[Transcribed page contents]
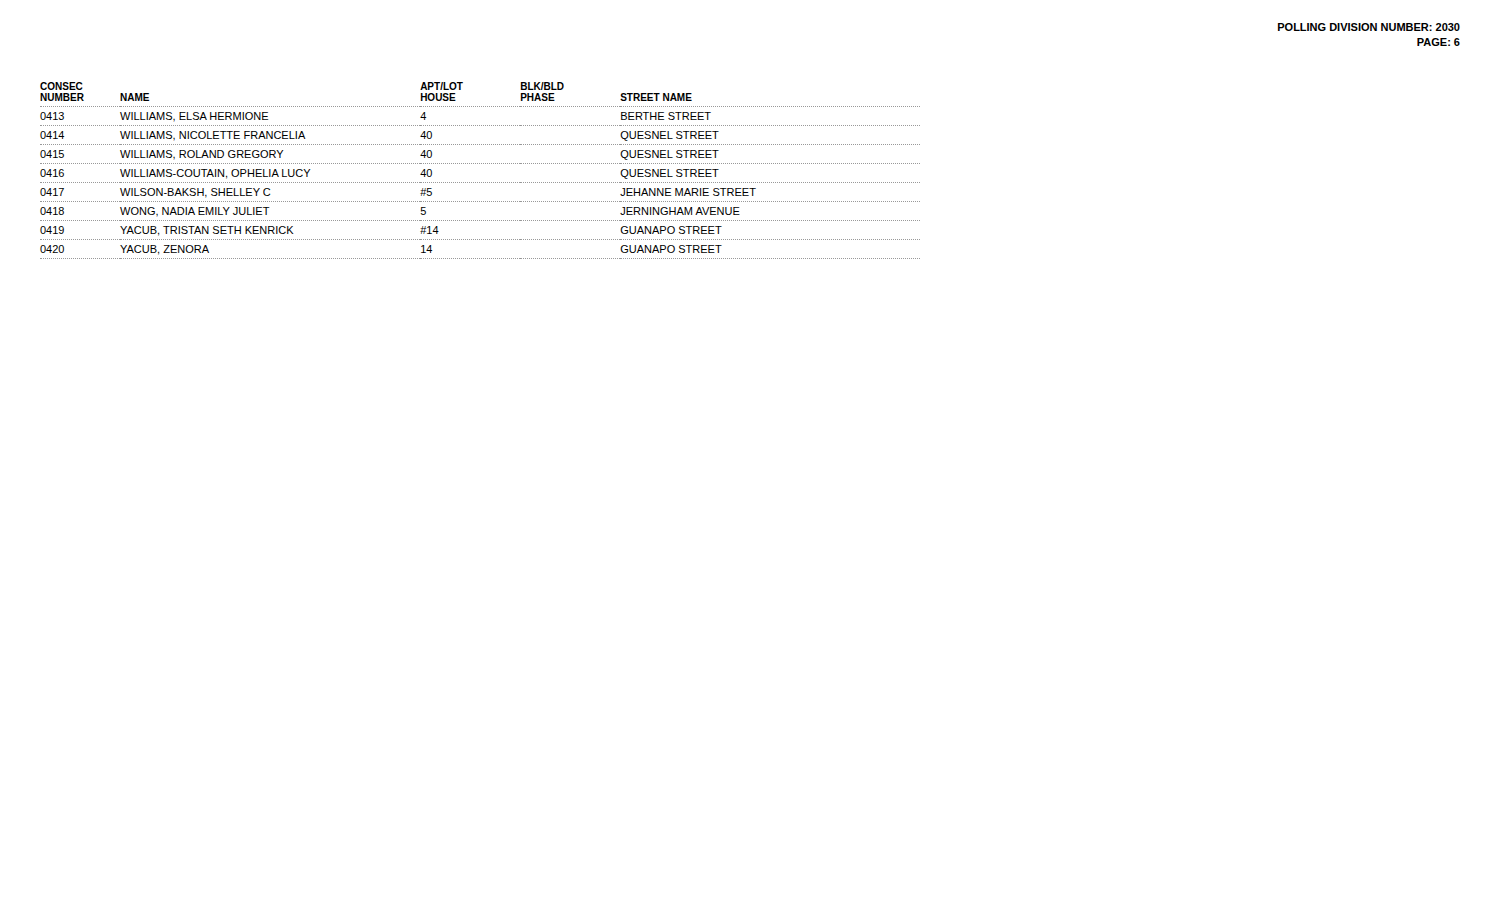POLLING DIVISION NUMBER: 2030
PAGE: 6
| CONSEC NUMBER | NAME | APT/LOT HOUSE | BLK/BLD PHASE | STREET NAME |
| --- | --- | --- | --- | --- |
| 0413 | WILLIAMS, ELSA HERMIONE | 4 | | BERTHE STREET |
| 0414 | WILLIAMS, NICOLETTE FRANCELIA | 40 | | QUESNEL STREET |
| 0415 | WILLIAMS, ROLAND GREGORY | 40 | | QUESNEL STREET |
| 0416 | WILLIAMS-COUTAIN, OPHELIA LUCY | 40 | | QUESNEL STREET |
| 0417 | WILSON-BAKSH, SHELLEY C | #5 | | JEHANNE MARIE STREET |
| 0418 | WONG, NADIA EMILY JULIET | 5 | | JERNINGHAM AVENUE |
| 0419 | YACUB, TRISTAN SETH KENRICK | #14 | | GUANAPO STREET |
| 0420 | YACUB, ZENORA | 14 | | GUANAPO STREET |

■ **Exercise prompt**
Return each line of the data where the word "WILLIAMS" appears.

■ **Reply to the exercise**
| 0413 | WILLIAMS, ELSA HERMIONE | 4 | | BERTHE STREET |
| 0414 | WILLIAMS, NICOLETTE FRANCELIA | 40 | | QUESNEL STREET |
| 0415 | WILLIAMS, ROLAND GREGORY | 40 | | QUESNEL STREET |
| 0416 | WILLIAMS-COUTAIN, OPHELIA LUCY | 40 | | QUESNEL STREET |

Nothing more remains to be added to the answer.